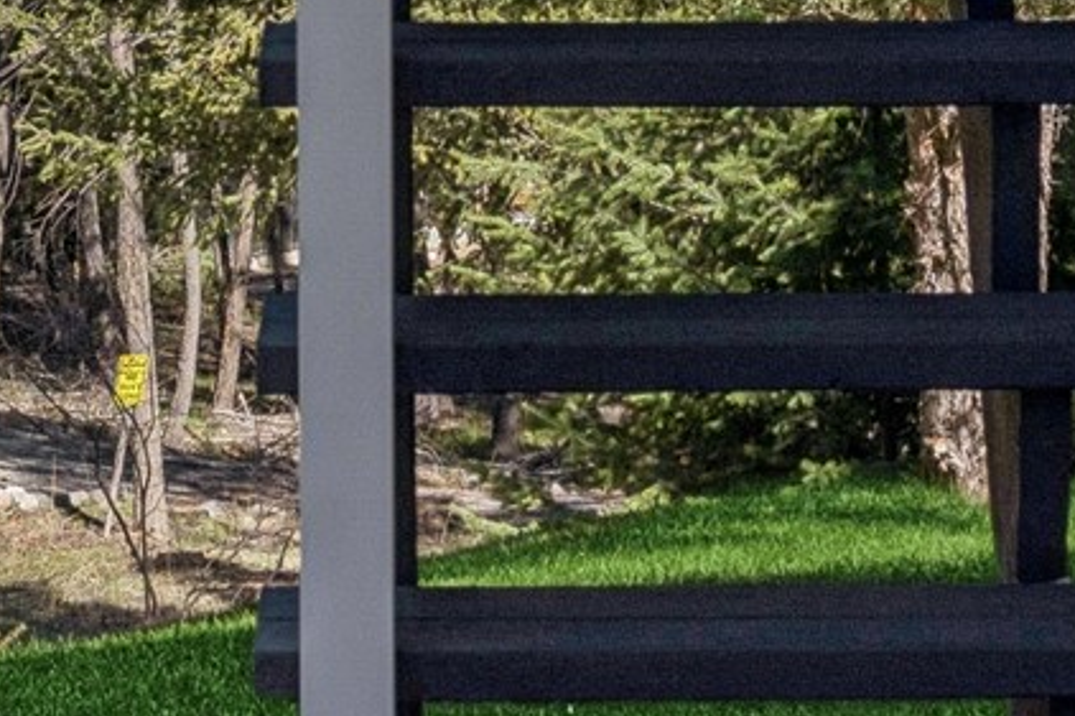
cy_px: -696
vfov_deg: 4.4
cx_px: 209
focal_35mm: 309
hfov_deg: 6.7
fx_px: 9223
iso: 100
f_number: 6.3
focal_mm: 40
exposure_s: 1/500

### Exercise
Nothing but an exact copy of the data above, minus its pictures, should appear in the response.

### Exercise response
cy_px: -696
vfov_deg: 4.4
cx_px: 209
focal_35mm: 309
hfov_deg: 6.7
fx_px: 9223
iso: 100
f_number: 6.3
focal_mm: 40
exposure_s: 1/500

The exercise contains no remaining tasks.